Data section >>
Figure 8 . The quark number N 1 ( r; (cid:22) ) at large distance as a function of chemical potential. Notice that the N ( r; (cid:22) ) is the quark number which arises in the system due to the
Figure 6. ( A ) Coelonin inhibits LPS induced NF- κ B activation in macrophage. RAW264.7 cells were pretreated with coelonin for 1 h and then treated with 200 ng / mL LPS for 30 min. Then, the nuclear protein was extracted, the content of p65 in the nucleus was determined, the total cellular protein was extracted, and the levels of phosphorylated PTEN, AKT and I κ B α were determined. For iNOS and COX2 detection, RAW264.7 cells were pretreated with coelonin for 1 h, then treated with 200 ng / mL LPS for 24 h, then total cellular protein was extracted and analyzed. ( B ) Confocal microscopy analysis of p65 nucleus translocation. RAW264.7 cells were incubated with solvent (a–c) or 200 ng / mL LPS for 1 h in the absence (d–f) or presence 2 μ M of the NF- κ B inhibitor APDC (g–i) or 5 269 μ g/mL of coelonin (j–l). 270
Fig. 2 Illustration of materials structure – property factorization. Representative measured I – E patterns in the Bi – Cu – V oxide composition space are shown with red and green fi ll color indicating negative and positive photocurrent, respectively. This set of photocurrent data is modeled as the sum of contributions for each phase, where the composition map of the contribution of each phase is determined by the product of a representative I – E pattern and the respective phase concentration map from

* * *

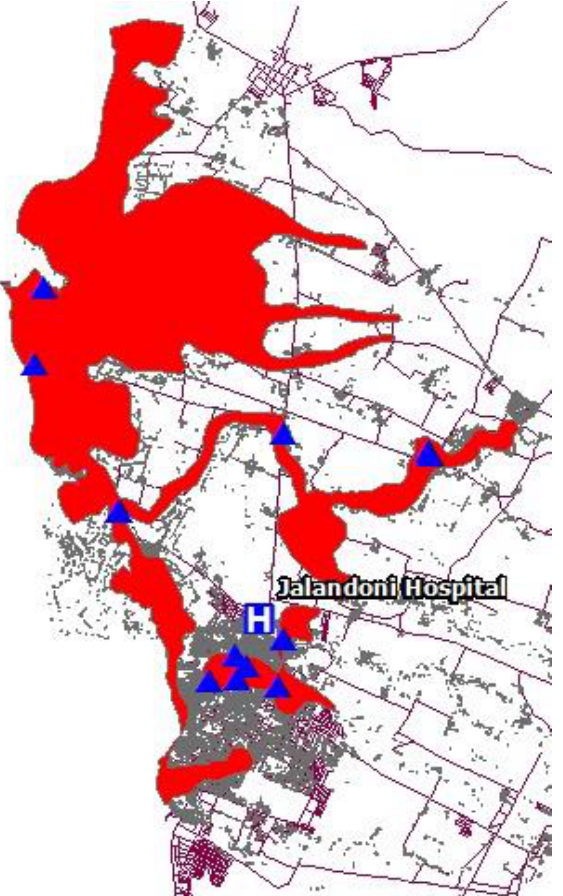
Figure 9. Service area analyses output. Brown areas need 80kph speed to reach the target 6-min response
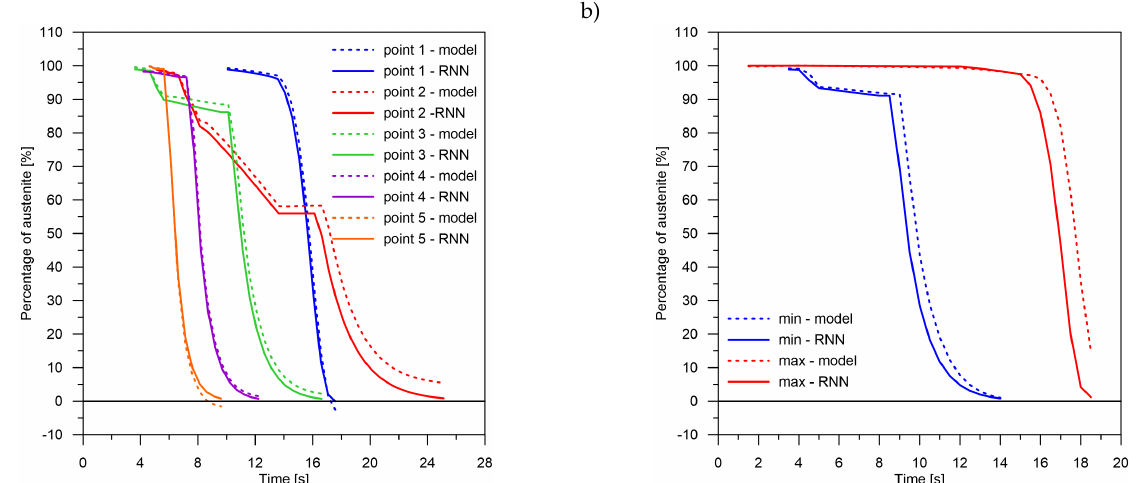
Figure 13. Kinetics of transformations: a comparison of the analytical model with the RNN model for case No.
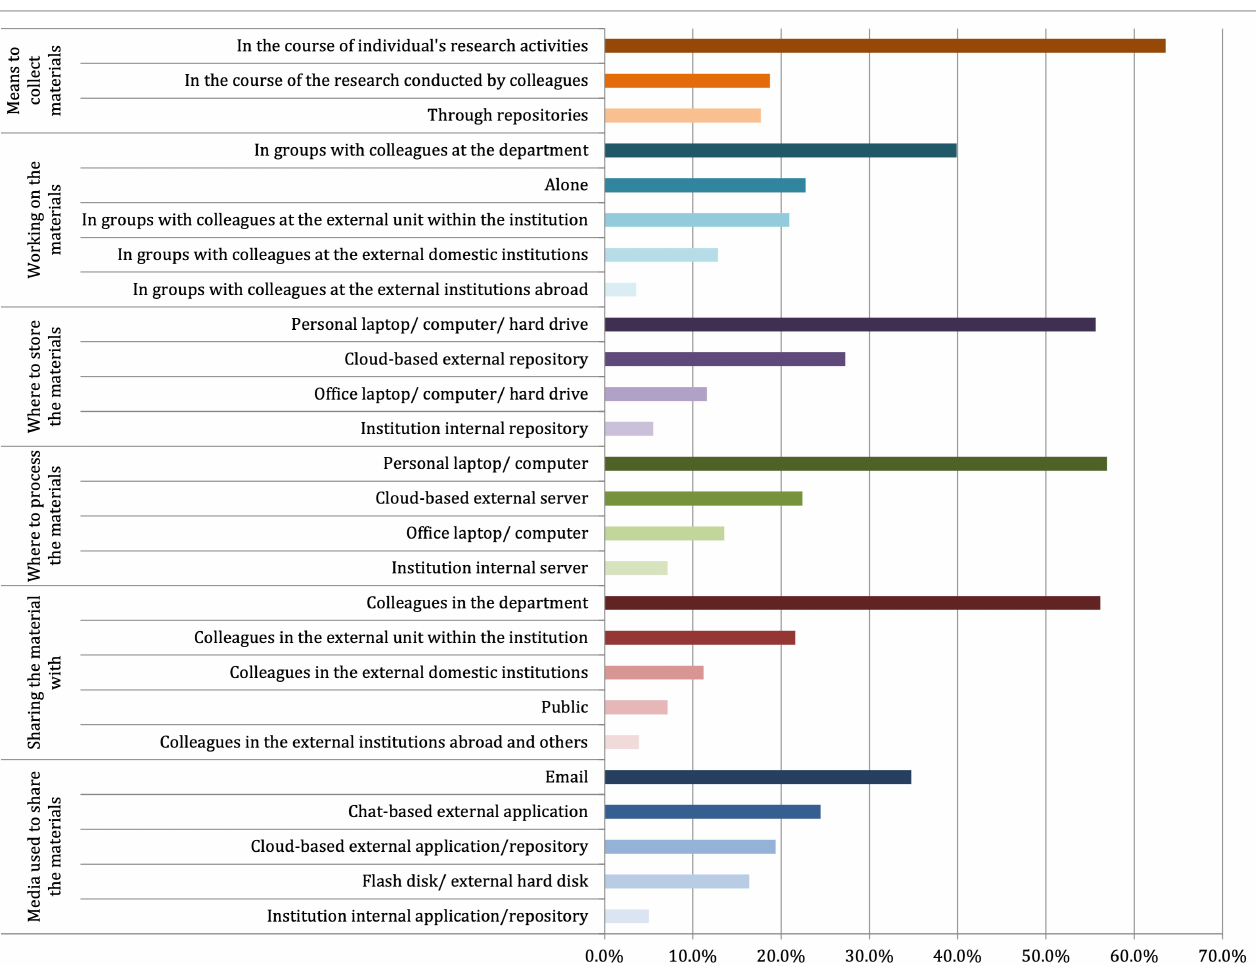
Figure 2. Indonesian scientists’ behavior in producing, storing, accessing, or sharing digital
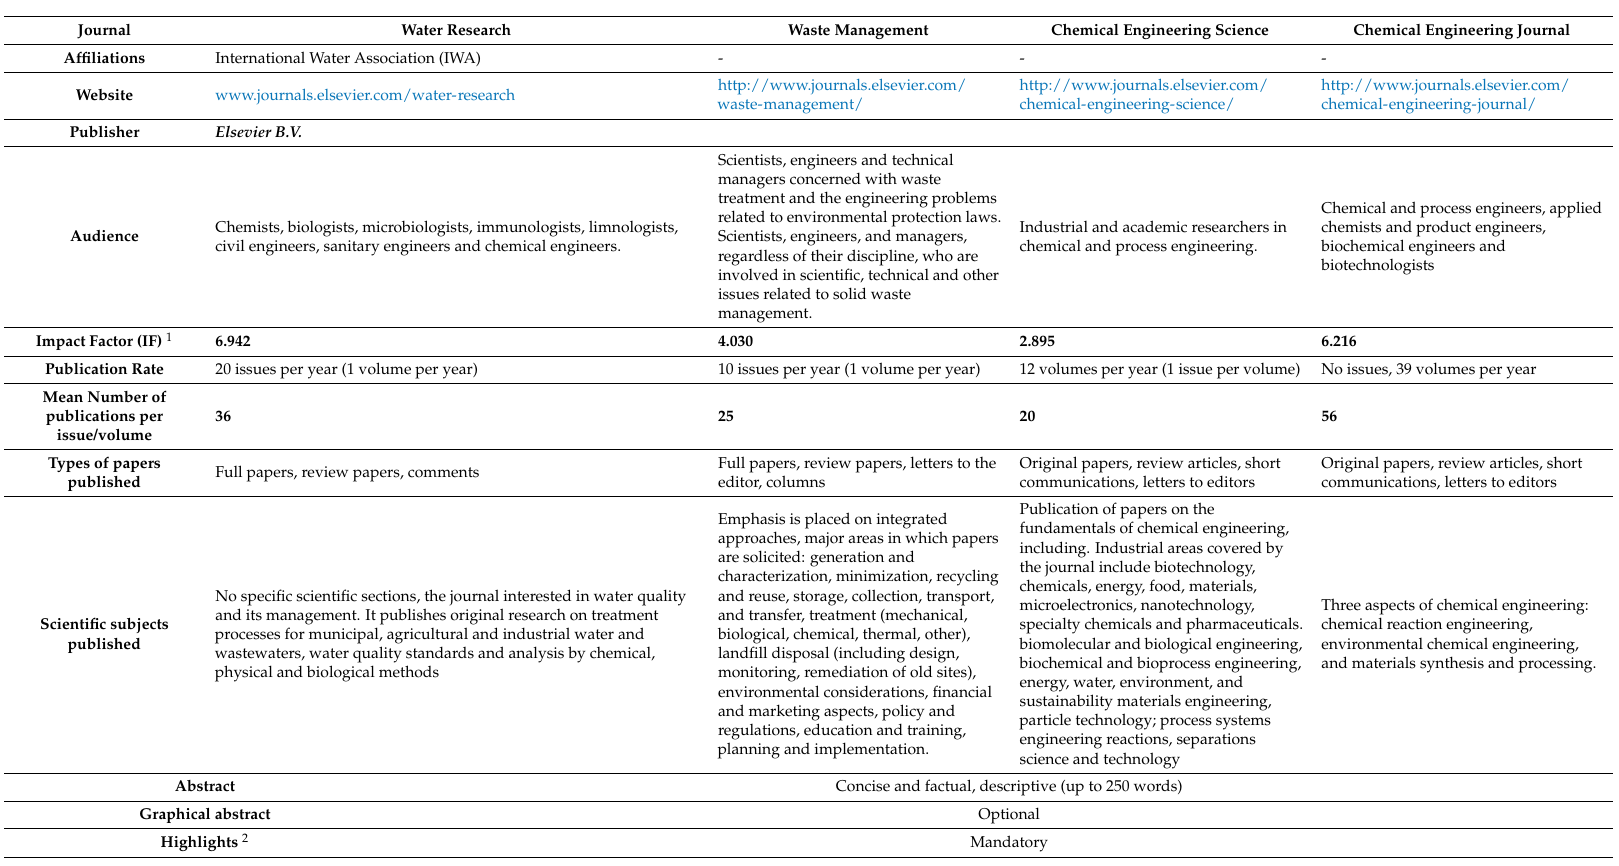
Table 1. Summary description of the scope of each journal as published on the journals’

--

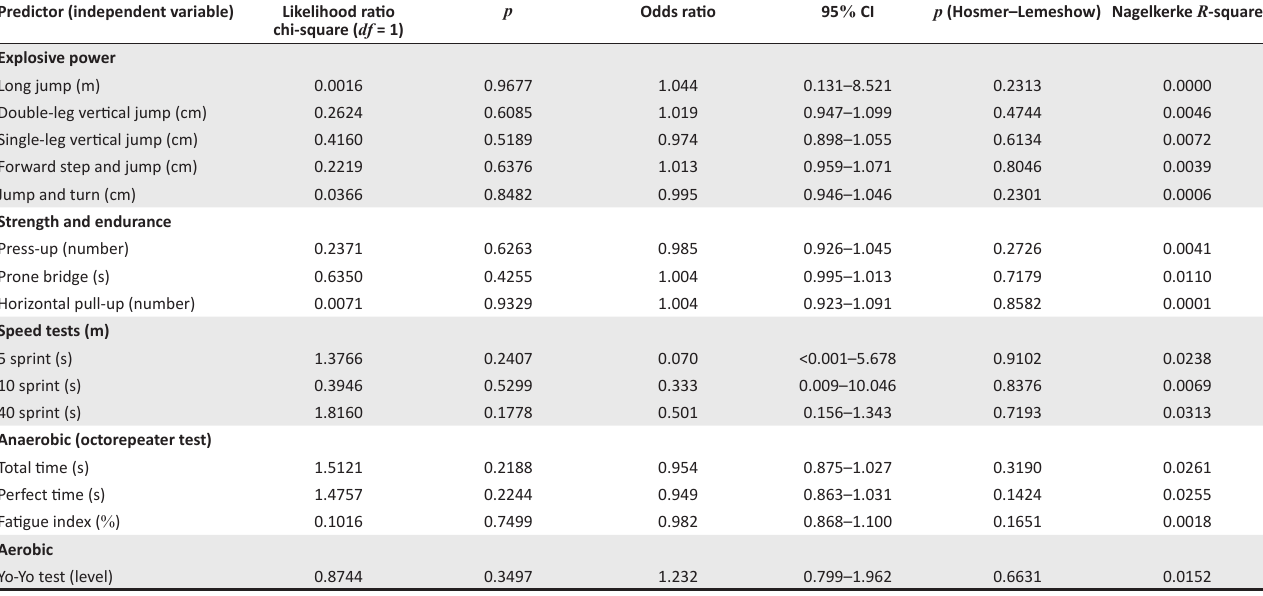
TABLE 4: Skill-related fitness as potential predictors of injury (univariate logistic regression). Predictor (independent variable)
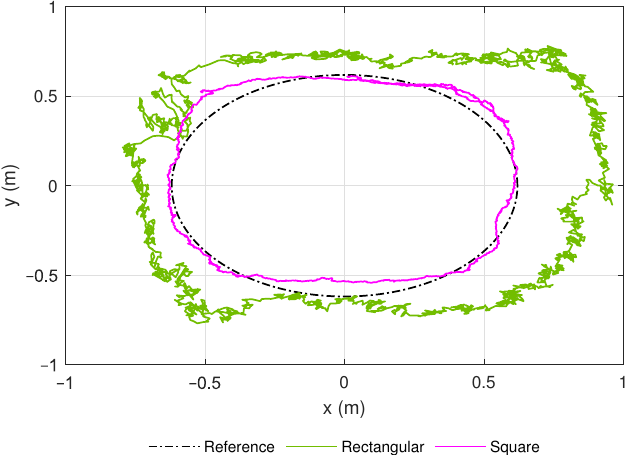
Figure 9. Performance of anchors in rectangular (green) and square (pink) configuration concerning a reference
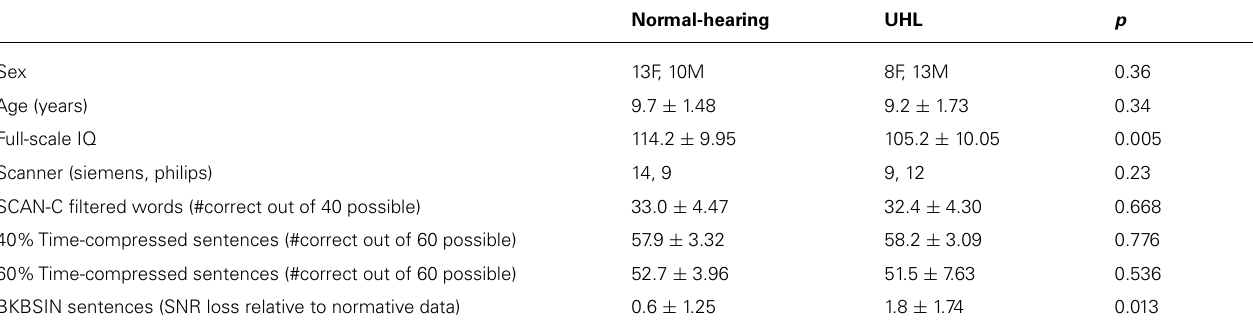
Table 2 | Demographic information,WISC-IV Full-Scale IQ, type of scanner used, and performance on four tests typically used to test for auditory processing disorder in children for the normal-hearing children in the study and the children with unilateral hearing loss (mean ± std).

What this task involves >>
Nothing but the lines from the one with "Figure 9. Service" up to and including the one with "Table 1. Summary" should be printed, exactly as they read above. Please keep the pictures out.

Solution below >>
Figure 9. Service area analyses output. Brown areas need 80kph speed to reach the target 6-min response
Figure 13. Kinetics of transformations: a comparison of the analytical model with the RNN model for case No.
Figure 2. Indonesian scientists’ behavior in producing, storing, accessing, or sharing digital
Table 1. Summary description of the scope of each journal as published on the journals’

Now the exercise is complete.